November 16th, 2009

Walter Shapiro says that the winner-take-all rules of the Republican Presidential nomination process give Sarah Palin a shot if she can just keep the tea bag crowd behind her.

As he points out, what’s left of the Republican establishment could stop Palin by changing the rules, but doing so would risk a wingnut walkout the GOP can ill afford.

If Palin is actually nominated, the remnant of non-mouthbreathers in the party will face a tough choice: abandon the party’s nominee, or back someone grossly, ludicrously unfit for the highest office in the land. If I were, let’s say, Richard Lugar, I’d be working hard right now to avoid having to make that choice later.

7 Responses to “Does Palin have a path to the nomination?”

  1. Barry says:

    ” If I were, let’s say, Richard Lugar, I’d be working hard right now to avoid having to make that choice later.”

    Mark, is there a case in the last 15-20 years where a Republican of good reputation didn’t piss it away the moment the GOP asked him to? Seriously.

  2. Brett Bellmore says:

    Last I looked, it’s “Tea Party“, not “bag”, unless you’re deliberately choosing to engage in sexual insults.

    Anyway, as I remarked in an earlier thread, democracy isn’t a mechanism for achieving truth or wisdom, it’s a mechanism for forcing an institution to conform to majority opinion. If Palin’s that popular, and the GOP arranges the rules to keep her off the ticket anyway, the GOP is broken. And they’re broken whether or not you like Palin.

  3. Mark Kleiman says:

    Brett, I would never stoop to engaging in insult against such a polite group as the teabaggers. Must have been a typo.

    If you read the Shapiro column, it doesn’t say that Palin has majority support, even among Republicans. Obviously she doesn’t, with a majority of Republicans saying she’s unqualified for the office. What Shapiro says – and his analysis seems to be correct – is that if she can keep the true-whacko group that constitutes about 35% of the Republican primary electorate united behind her, she can come in first in a multi-candidate field. Because GOP delegates are handed out overwhelmingly to the top finisher rather than being distributed proportionally, coming in first in a bunch of primaries means winning the nomination.

  4. K says:

    Candidates don’t compete in democracy in the abstract, but w/in a particular more or less democratic framework of rules. Within fairly broad limits, various rules, & the various winners they produce, may all have a more or less equally plausible claim to democratic legitimacy. As a political matter, parties aren’t broken just in virtue of having rules fights, & they’re not broken whether or not you like the outcome.

  5. Barry says:

    Adding onto Mark’s comments, there are a lot of things which have majority support, and yet 40 GOP Senators + a half dozen allegedly Democratic Senators can block them.

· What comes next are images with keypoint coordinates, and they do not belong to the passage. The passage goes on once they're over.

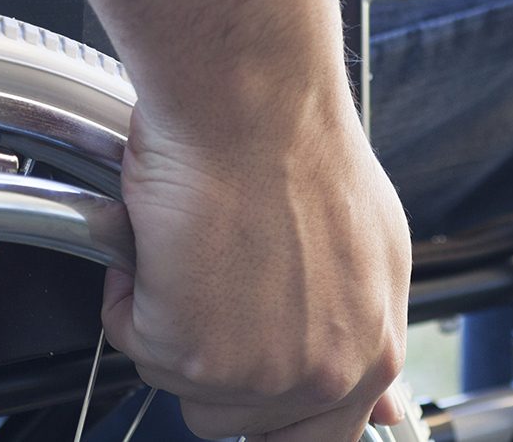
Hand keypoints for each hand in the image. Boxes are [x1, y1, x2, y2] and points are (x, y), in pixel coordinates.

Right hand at [101, 95, 412, 440]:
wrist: (250, 103)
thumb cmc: (300, 149)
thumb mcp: (373, 253)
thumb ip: (365, 336)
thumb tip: (382, 405)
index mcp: (373, 353)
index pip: (319, 441)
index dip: (274, 423)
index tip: (250, 397)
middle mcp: (323, 373)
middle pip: (235, 419)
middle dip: (209, 357)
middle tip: (216, 284)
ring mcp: (261, 373)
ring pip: (178, 383)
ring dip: (168, 321)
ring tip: (195, 250)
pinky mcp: (195, 354)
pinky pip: (133, 341)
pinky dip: (130, 289)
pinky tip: (165, 238)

These Senators people probably represent no more than a third of the American people, and more likely around 25%. And the day that you give a rat’s behind about that, Brett, will be a sunny day in Seattle.

  6. Alex Hancock says:

    With apologies to Iris Murdoch:

    Sarah is not cosy and she is not mocked. Sarah tells the only truth that ultimately matters. She is the light by which human beings can be mended. And after Sarah there is, let me assure you all, nothing.

  7. navarro says:

    i would encourage those who find it easy to mock sarah palin to read carefully “nixonland” as regards the whole “franklins vs orthogonians” warfare. remember that nixon and reagan won their elections. i think mrs. palin is almost monstrous with what she represents in american politics but that doesn’t mean she can be dismissed.